• **Problem requirements**: Strip out the pictures and output each remaining line of the data word for word.

• **Provided data**:
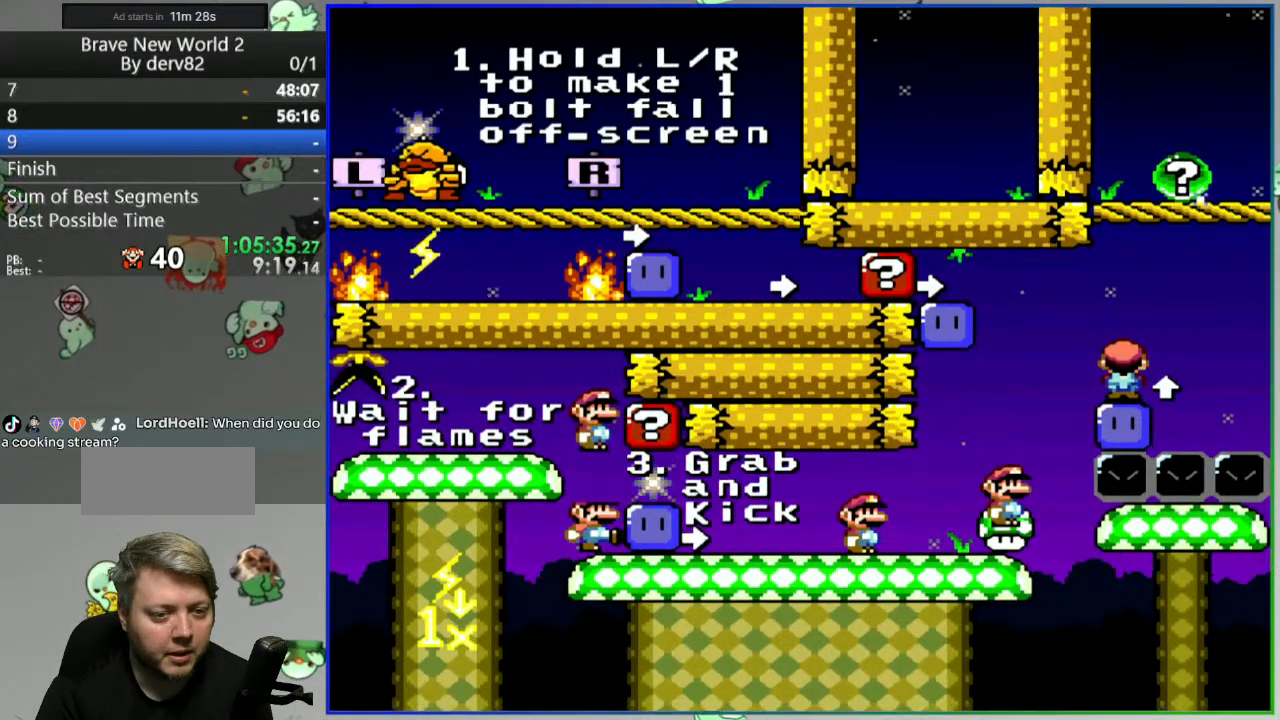
Gameplay with a controller (Nintendo layout); each line is a JSON object with the inputs held at the frame after it. "events" lists button and stick changes between this image and that frame as [ms after this image, input, new state], when the widget could be followed in between. Not read: L3 R3.
{"buttons": [], "events": [[283, "SELECT", "down"], [433, "SELECT", "up"]]}
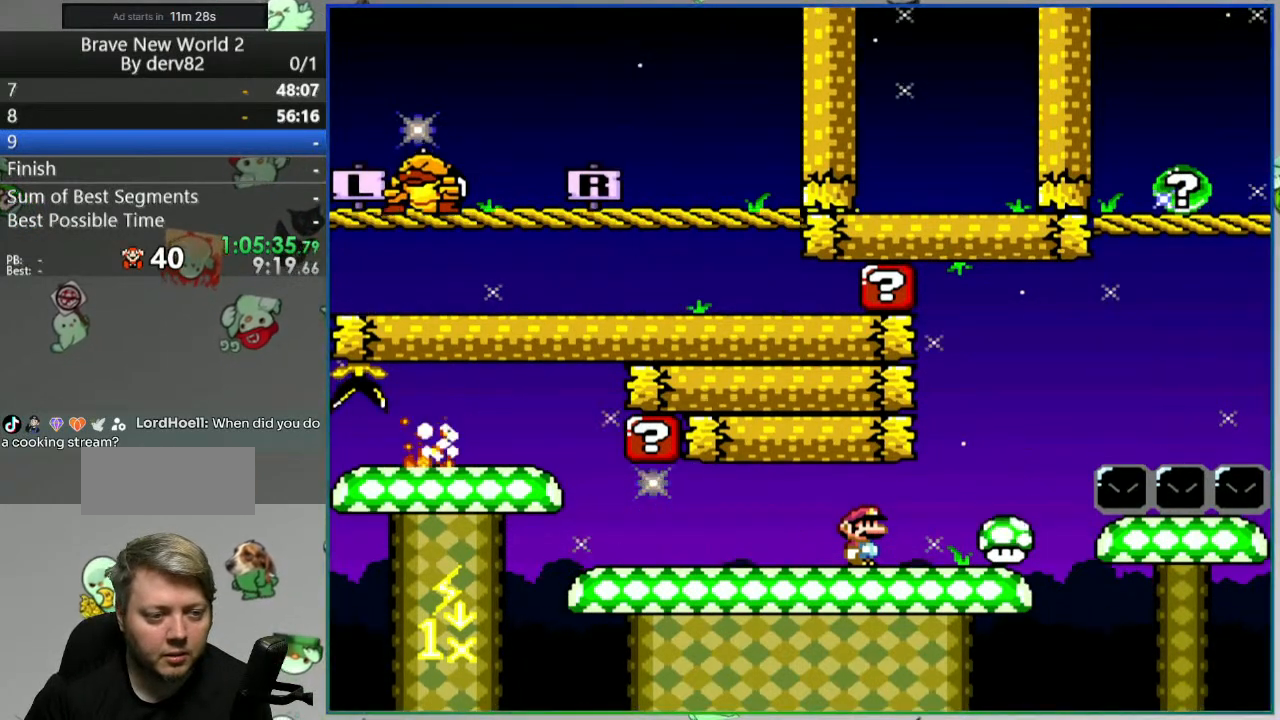
{"buttons": ["Y", "DPAD_RIGHT"], "events": [[233, "DPAD_RIGHT", "down"], [333, "Y", "down"]]}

• **Response**:
Gameplay with a controller (Nintendo layout); each line is a JSON object with the inputs held at the frame after it. "events" lists button and stick changes between this image and that frame as [ms after this image, input, new state], when the widget could be followed in between. Not read: L3 R3.
{"buttons": [], "events": [[283, "SELECT", "down"], [433, "SELECT", "up"]]}
{"buttons": ["Y", "DPAD_RIGHT"], "events": [[233, "DPAD_RIGHT", "down"], [333, "Y", "down"]]}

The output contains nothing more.